University Institute for Diagnostic and Interventional Neuroradiology, University of Bern, Bern, Switzerland.
Department of Radiation Oncology, University of Bern, Bern, Switzerland.
Magn Reson Med. 2018 Dec;80(6):2339-2355. doi: 10.1002/mrm.27359. Epub 2018 Jun 12.
To improve the detection of peritumoral changes in GBM patients by exploring the relation between MRSI information and the distance to the solid tumor volume (STV) defined using structural MRI (sMRI).
Twenty-three MRSI studies (PRESS, TE 135 ms) acquired from different patients with untreated GBM were used in this study. For each MRSI examination, the STV was identified by segmenting the corresponding sMRI images using BraTumIA, an automatic segmentation method. The relation between different metabolite ratios and the distance to STV was analyzed. A regression forest was trained to predict the distance from each voxel to STV based on 14 metabolite ratios. Then, the trained model was used to determine the expected distance to tumor (EDT) for each voxel of the MRSI test data. EDT maps were compared against sMRI segmentation.

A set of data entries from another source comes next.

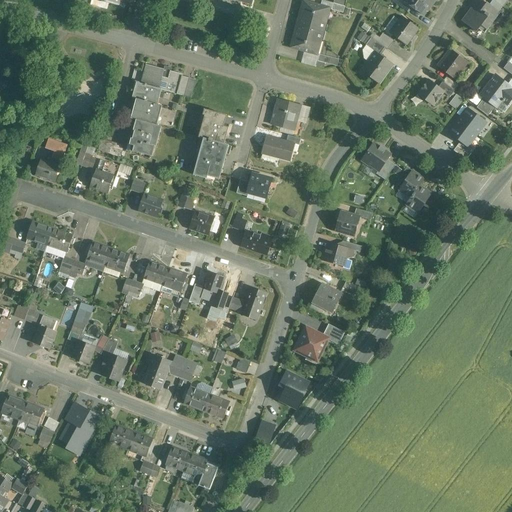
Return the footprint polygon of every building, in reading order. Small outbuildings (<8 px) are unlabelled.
[(431,4),(425,0),(404,0),(404,1),(422,15),(423,15),(431,4)] [(485,28),(489,22),(489,21),(492,18),(494,19),(500,11),(488,2),(486,3),(482,0),(479,0),(471,12),(469,12),(463,21),(477,31),(481,25),(485,28)] [(493,0),(492,0),(491,3),(490,3),(490,4),(500,10),(502,7),(493,0)] [(329,9),(320,6),(303,2),(299,18),(301,18),(299,25),(323,32),(323,31),(329,9)] [(333,3),(331,10),(343,13),(345,6),(333,3)] [(392,20),(389,24),(386,28),(390,32),(390,33),(407,45),(419,29),(402,17),(397,23),(392,20)] [(317,55),(317,52),(323,32),(299,25),(298,32),(295,32),(291,47),(317,55)] [(376,41),(385,48),(388,50),(394,40),(383,32),(376,41)] [(371,38),(369,40),(365,45),(375,52),(376,51),(380,54),(385,48),(371,38)] [(467,62),(466,62),(451,50),(438,66),(454,78),(467,63),(467,62)] [(317,55),(313,54),(312,54),(304,51),(301,62),(316,66),(319,55),(317,54),(317,55)] [(369,77),(372,79),(379,84),(393,64),(376,51),(363,68),(371,74),(369,77)] [(319,55),(318,59),(317,61),(318,61),(329,64),(331,58),(319,55)] [(503,68),(511,74),(511,64),(508,62),(503,68)] [(178,94),(179,91),(183,75),(146,65),(141,84),(178,94)] [(458,85),(457,84),(447,76),(442,82),(453,91),(458,85)] [(511,88),(495,76),(494,78),(481,95),(497,107),(506,95),(511,99),(511,98),(511,88)] [(188,79),(185,78),(183,77),(182,77),(178,94),(183,95),(188,79)] [(188,78),(188,79),(183,96),(191,98),(196,81),(188,78)] [(422,97),(422,98),(423,100),(425,102),(428,102),(433,105),(443,92),(428,80),(418,94),(422,97)] [(449,97),(452,93),(453,91),(441,82),(437,87),(443,91),(443,92),(449,97)] [(161,90),(157,89),(137,83),(132,98),(157,105),(161,90)] [(457,95),(450,103),(456,108),(463,99),(457,95)] [(131,119),(156,125),(156,126),(157,126),(162,107),(137,100),(136,100),(131,119)] [(295,131),(298,121),(302,106),(278,100),(271,124),(295,131)] [(306,124),(310,110),(310,108),(302,106),(297,121),(306,124)] [(467,107),(447,133),(460,142),(453,150),(465,159),(472,150),(469,148),(487,123),(467,107)] [(199,137),(212,141),(224,144),(228,128),(224,127),(227,116),(204,110),(203,115),(205,116),(199,137)] [(162,127),(154,125),(136,120),(133,131),(135,131),(134,136),(133,139),(131,139),(130,145),(134,146),(133,152),(152,157),(155,146),(156,147),(162,127)] [(266,136),(266,138),(266,139),(261,154),(290,162),(295,144),(266,136)] [(299,146),(299,144),(300,139),(288,136),(286,141),(295,144),(295,145),(299,146)] [(124,146),(109,141),(101,138),(98,150),(119,158),(124,146)] [(55,181),(62,161),(67,145),(48,139),(45,149),(54,152),(50,162),(50,164),(41,161),(36,174),(55,181)] [(220,180),(220,176),(229,146),(204,139),(194,176),(207,179),(208,177),(208,176),(219,180),(220,180)] [(83,144),(81,150),(80,150),(79,154),(85,156),(88,146),(83,144)] [(390,155),(374,144),(362,161),(368,165),(369,164),(371,165),(379,171),(390,155)] [(85,156),(90,157),(90,158),(90,157),(93,148),(88,147),(85,156)] [(81,165),(83,161),(83,160),(85,156),(79,154),(76,163),(81,165)] [(95,160),(88,157),(85,156),(82,165),(92,169),(95,160)] [(120,167),(108,163),(105,162),(101,172),(113,176),(113,177),(116,177),(120,167)] [(408,164),(399,177),(405,180),(414,168),(408,164)] [(130,175),(132,167),(121,165),(120,173),(130,175)] [(410,197),(421,183),(426,176),(414,168),(405,180),(399,189),(410,197)] [(113,176),(96,170),(90,186),(108,193),(113,176)] [(267,198),(268,195),(272,179),(252,174),(247,193),(255,195),(256,193),(266,196),(266,198),(267,198)] [(145,184),(140,183),(140,182),(134,180),(131,190),(142,194),(145,184)] [(237,194),(240,195),(241,195),(246,196),(247,193),(246,193),(249,183),(240,180),(237,194)] [(421,183),(410,197),(406,202),(421,213),(426,207),(436,193),(421,183)] [(426,207),(431,208),(439,197),(436,193),(426,207)] [(162,201),(154,198),(144,195),(139,211),(157,217),(162,201)] [(178,206),(183,208),(186,199),(181,197),(178,206)] [(196,200),(187,197),(183,207),(192,210),(196,200)] [(372,213),(356,209),(354,215),(360,217),(371,220),(372,213)] [(208,234),(213,220),(213,218),(196,212),(190,228),(208,234)] [(354,215),(341,212),(335,232),(355,237),(360,217),(354,215)] [(238,229),(242,217),(243,215),(237,213),(232,227),(238,229)] [(29,238),(52,245),(56,228),(36,220),(29,238)] [(244,231),(245,226),(246,225),(247,222),(241,220),(238,229),(244,231)] [(75,235),(56,228),(52,245),(70,250),(75,235)] [(262,237),(251,234),(246,232),(241,246),(257,251),(262,237)] [(265,254),(267,255),(267,253),(269,249),(272,238),(262,235),(261,237),(262,237),(257,252),(265,254)] [(24,253),(28,241),(11,236),(6,248),(24,253)] [(105,271),(108,266),(114,247),(95,241),(88,264),(105,271)] [(342,242),(335,245),(356,250),(360,252),(362,246),(343,241),(342,242)] [(335,245),(327,243),(325,249),(324,249),(321,261),(345,267),(347,258),(353,260),(354,258),(356,250),(335,245)] [(132,253),(114,247),(108,266),(126,272),(132,253)] [(64,265),(85,274),(88,264),(68,257),(64,265)] [(166,285),(173,268),(153,261),(146,278),(166,285)] [(173,268),(166,285),(183,291),(190,275),(173,268)] [(218,301),(227,276),(209,270),(203,287),(207,289),(204,296),(218,301)] [(123,291),(139,295),(144,283),(128,277),(123,291)] [(346,288),(325,279),(315,301),(335,310),(346,288)] [(360,285),(349,280),(346,288),(357,292),(360,285)] [(59,282),(54,289),(60,293),(65,287),(59,282)] [(244,315),(260,320),(270,290),(253,284),(248,300),(244,315)] [(62,294),(72,296),(74,289),(64,286),(62,294)] [(248,300),(222,291),(218,301),(217,305),(244,315),(248,300)] [(182,307),(193,310),(196,302),(186,298),(182,307)] [(19,305),(16,314),(38,323),(41,312),(19,305)] [(14,318),(0,312),(0,335),(7,338),(14,318)] [(74,330),(85,333),(88,324),(77,320),(74,330)] [(54,348),(60,330),(41,322),(35,340),(54,348)] [(345,333),(339,329),(329,325),(323,336),(328,339),(328,340),(338,345),(345,333)] [(309,353),(312,354),(313,354),(319,358),(328,339),(306,328),(295,350),(307,356),(309,353)] [(241,341),(236,334),(227,339),(231,346),(241,341)] [(94,351),(100,354),(109,339),(103,336),(98,345),(96,347),(94,351)] [(118,342),(109,339),(100,354),(107,357),(108,354),(113,356),(118,342)] [(78,340),(71,357),(89,364),(94,351),(96,347),(78,340)] [(213,360),(222,363),(226,352),(216,349),(213,360)] [(175,361),(153,353),(143,382),(164,389),(170,372),(175,361)] [(107,357),(101,376),(120,382),(127,361),(113,356),(108,354),(107,357)] [(170,372),(193,380),(199,363),(178,354),(170,372)] [(238,367),(249,372),(253,361),(243,357),(238,367)] [(311,382),(287,370),(279,387),(285,389),(279,401),(297,409),(311,382)] [(246,377),(235,381),(237,389),(249,386),(246,377)] [(206,410),(213,392),(192,384),(185,402),(206,410)] [(213,392),(206,410),(227,417),(233,399),(213,392)] [(29,400),(11,393),(3,411),(21,418),(29,400)] [(39,426),(46,406),(29,400),(21,418),(39,426)] [(82,408),(75,404),(67,420),(71,422),(62,439),(70,443),(72,439),(82,444),(96,418),(81,411),(82,408)] [(256,439),(270,444),(276,426),(262,421),(256,439)] [(56,431),(46,426),(41,436),(51,441),(56,431)] [(135,433),(117,426),(110,442),(128,450),(135,433)] [(153,440),(135,433),(128,450),(147,457),(153,440)] [(191,455),(172,447),(166,464),(184,471),(191,455)] [(209,462),(191,455),(184,471),(202,478),(208,463),(209,462)] [(163,466),(146,460),(142,469),(159,476),(163,466)] [(208,463),(202,478),(199,486),(210,490),(219,467),(208,463)] [(0,492),(5,493),(14,479),(1,471),(0,472),(0,492)] [(20,477),(15,487),(25,493),(30,483),(20,477)] [(27,491),(22,502),(33,509),(40,497),(27,491)] [(5,493),(0,492),(0,511),(3,511),(12,500),(5,493)] [(31,511),(43,511),(48,502),(40,497),(33,509),(31,511)]
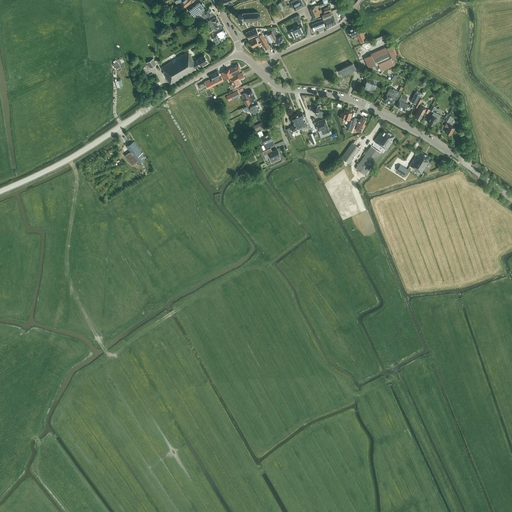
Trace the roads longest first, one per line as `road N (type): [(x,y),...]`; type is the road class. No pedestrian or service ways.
road 1 (tertiary): [(511,199),(384,115),(347,98),(283,89),(261,73)]
road 2 (tertiary): [(0,191),(237,56)]
road 3 (track): [(108,354),(67,281),(75,198),(68,159)]
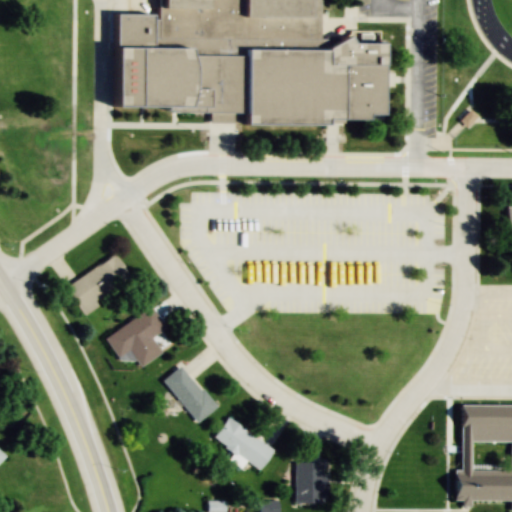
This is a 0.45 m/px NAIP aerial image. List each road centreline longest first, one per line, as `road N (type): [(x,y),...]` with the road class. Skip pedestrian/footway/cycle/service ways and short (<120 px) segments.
road 1 (residential): [(511,172),(179,170),(4,285)]
road 2 (residential): [(363,511),(366,470),(453,343),(463,294),(463,172)]
road 3 (residential): [(377,452),(300,417),(240,374),(119,206)]
road 4 (secondary): [(107,511),(49,364),(0,279)]
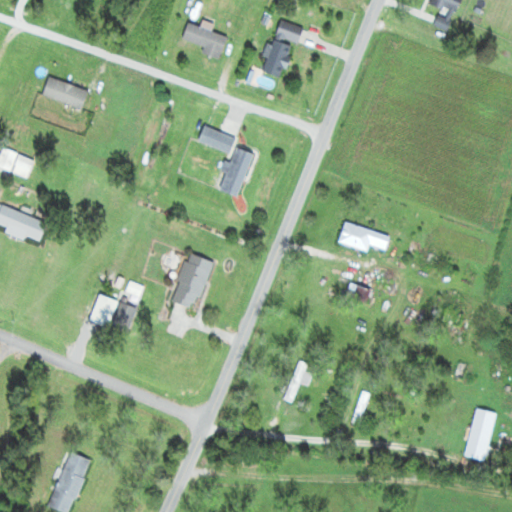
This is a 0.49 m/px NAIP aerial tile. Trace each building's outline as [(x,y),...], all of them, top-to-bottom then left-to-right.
[(462,0),(434,0),(432,7),(458,15),(462,0)] [(298,45),(304,31),(283,22),(277,37),(298,45)] [(183,41),(223,55),(229,38),(190,24),(183,41)] [(281,80),(296,49),(275,39),(260,70),(281,80)] [(254,152),(238,147),(233,162),(226,160),(223,171),(227,173),(221,190),(240,196),(254,152)] [(18,153),(4,148),(0,160),(0,167),(11,172),(18,153)] [(0,223),(42,238),(48,221),(0,204),(0,223)] [(368,251),(371,243),(386,248),(390,236),(347,221),(340,241),(368,251)] [(173,301),(198,309),(214,261),(190,252),(173,301)] [(412,264),(446,275),(448,268),(415,257),(412,264)] [(112,326),(128,332),(146,287),(130,280),(112,326)] [(368,302),(372,290),(358,285),(354,297),(368,302)] [(440,327),(458,334),(466,314),(448,306),(440,327)] [(309,364),(301,361),(285,399),(293,403),(309,364)] [(353,423),(358,425),(370,395),(365,393),(353,423)] [(487,460),(496,413),(477,409),(467,456),(487,460)] [(72,511),(92,459),(71,451),(50,507),(63,511),(72,511)]
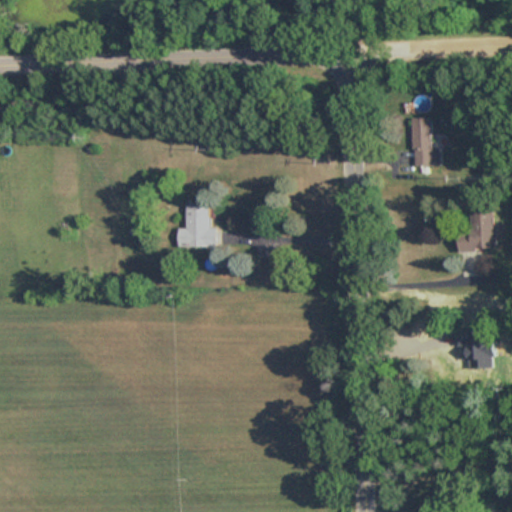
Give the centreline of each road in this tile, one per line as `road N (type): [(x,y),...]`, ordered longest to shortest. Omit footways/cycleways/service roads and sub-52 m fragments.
road 1 (residential): [(364,511),(349,48)]
road 2 (residential): [(349,48),(0,61)]
road 3 (residential): [(511,40),(349,48)]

The features showing abnormal values at the longest distances to the tumor were: %NAA, Glx/NAA, Cho/NAA, and Cho/Cr. These four features were also the most important for the prediction of the distances to STV. Each EDT value was associated with a specific metabolic pattern, ranging from normal brain tissue to actively proliferating tumor and necrosis. Low EDT values were highly associated with malignant features such as elevated Cho/NAA and Cho/Cr.
The proposed method enables the automatic detection of metabolic patterns associated with different distances to the STV border and may assist tumor delineation of infiltrative brain tumors such as GBM.
通过探索磁共振波谱成像(MRSI)信息与基于结构磁共振成像(sMRI)的肿瘤实体体积(STV)之间的关系,提高胶质母细胞瘤(GBM)患者肿瘤周围变化的检测能力。
本研究使用了 23 项来自不同未经治疗的 GBM 患者的 MRSI 研究(PRESS,TE 135 ms)。对于每次 MRSI 检查,使用 BraTumIA 自动分割方法对相应的 sMRI 图像进行分割,以确定 STV。分析了不同代谢物比率与距离 STV 的关系。使用回归森林算法基于 14 种代谢物比率来训练预测每个体素距离 STV 的模型。然后,使用训练好的模型来确定 MRSI 测试数据中每个体素的预期肿瘤距离(EDT)。将 EDT 图与 sMRI 分割进行比较。
距离肿瘤最远的异常值特征包括:%NAA、Glx/NAA、Cho/NAA 和 Cho/Cr。这四个特征对于预测 STV 距离也非常重要。每个 EDT 值都与特定的代谢模式相关,从正常脑组织到活跃增殖的肿瘤和坏死。低 EDT 值与恶性特征高度相关,如升高的 Cho/NAA 和 Cho/Cr。
该方法能够自动检测与 STV 边界不同距离相关的代谢模式,有助于对胶质母细胞瘤等浸润性脑肿瘤进行肿瘤勾画。